# Harvey Norman Sales



## MissG (14 Mar 2008)

I have heard on the radio that Harvey norman are having a bank holiday weekend sale. I know this is the norm for them and they seem to always be having sales! But i wanted to ask if anybody has got good deals there on these sale weekends? Will it be crazy busy or is it all just hype? I am looking at buying a 32" LCD tv and possibly some other bits for a new apt but don't want to drive all the way out to the store in my hungover state if the bargains are the same as any other weekend! Can anyone advise?


----------



## Round Tuit (14 Mar 2008)

I don't know about bigger items but I checked out one of their sales when I was buying a digital camera. I'd priced it in a couple of others shops (Camera Centre and Conn's Cameras I think) and it was almost E100 dearer in the Harvey Norman Sale!!

Haven't gone back since. 

Ended up buying camera in US for a lot less anyway.


----------



## daves (14 Mar 2008)

Was buying a laptop for a friend recently and priced the same one in a couple of places. Harvey norman being the most expensive.....
Eventually got it in currys.


----------



## gebbel (14 Mar 2008)

MissG said:


> ............ but don't want to drive all the way out to the store in my hungover state if the bargains are the same as any other weekend! Can anyone advise?
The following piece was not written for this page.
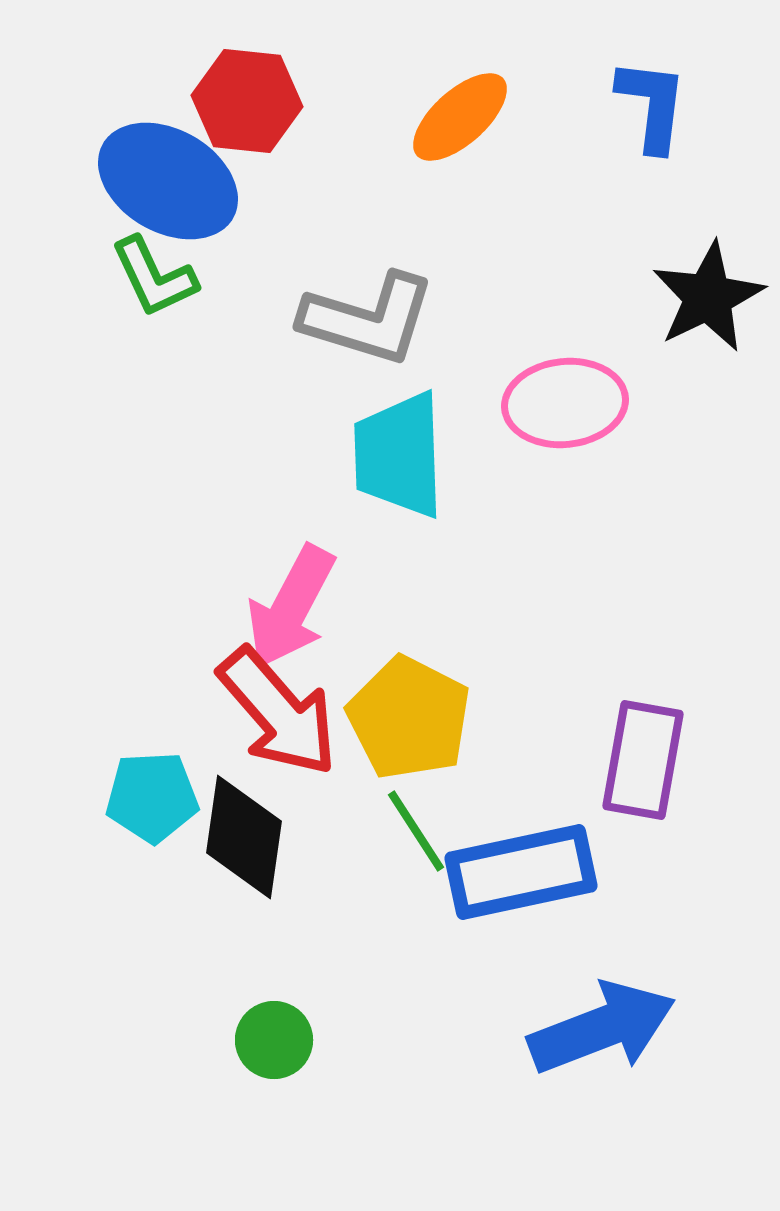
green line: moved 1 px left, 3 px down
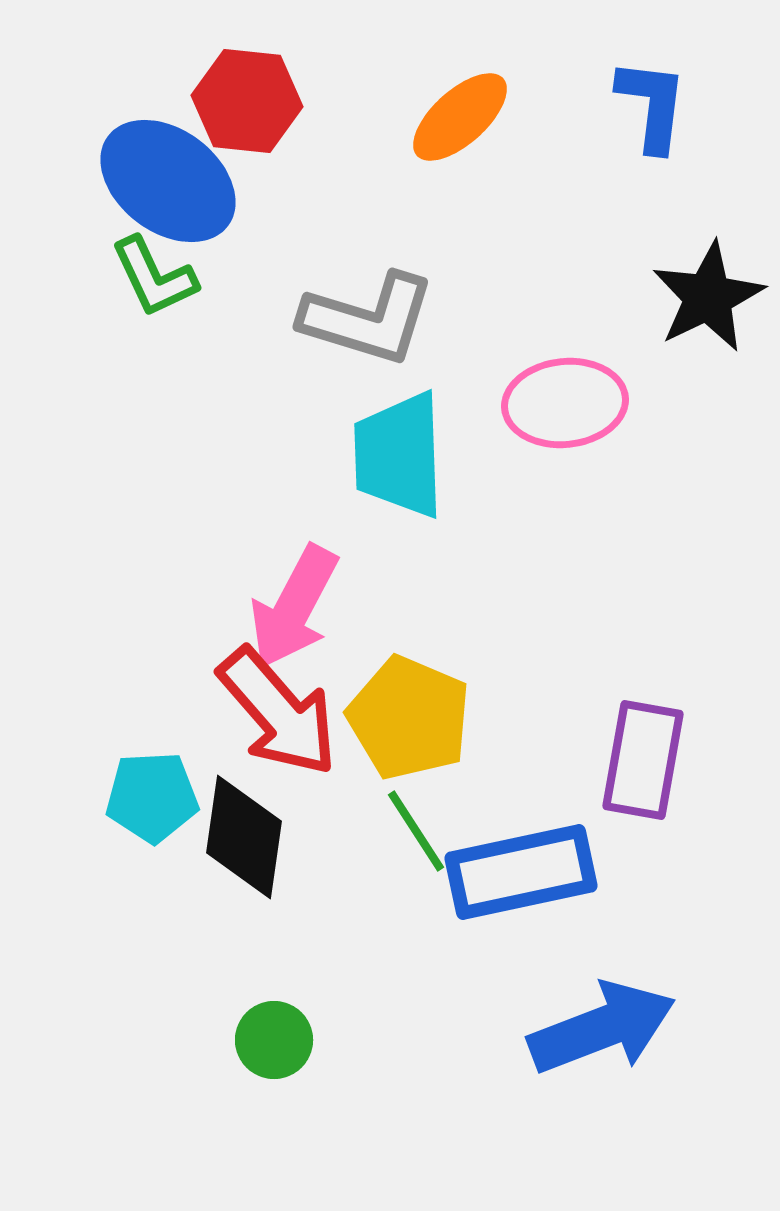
blue ellipse: rotated 7 degrees clockwise
pink arrow: moved 3 px right
yellow pentagon: rotated 4 degrees counterclockwise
So don't drink too much ! Seriously though, before you take the plunge and buy the TV, become familiar with all of the online sites that deliver to Ireland e.g pixmania.ie, komplett.ie etc. Compare the prices. Review the TV you want on the net, by just doing a google of the make and model. In other words, spend some time researching. Harvey Norman may have some good deals this weekend but there may be better at the touch of a mouse!


----------



## Phoenix2 (14 Mar 2008)

Harvey Norman are one of the most expensive and most agressive operations in Ireland.Their prices are hiked up to allow them to advertise their so called MASSIVE DISCOUNTS etc. Approach them with caution. Also note that very little of their stock get great reviews from the usual review sources. They simply see Ireland as a source of massive profits like many other non-Irish outlets


----------



## rose147 (7 Apr 2008)

suites average €1500 more expensive than other shops in the area


----------



## Luckycharm (9 Apr 2008)

Like everyone else found them the most expensive when looking to get stuff!


----------



## Technologist (9 Apr 2008)

For computer stuff, I often found them expensive and their kit was out of date.


----------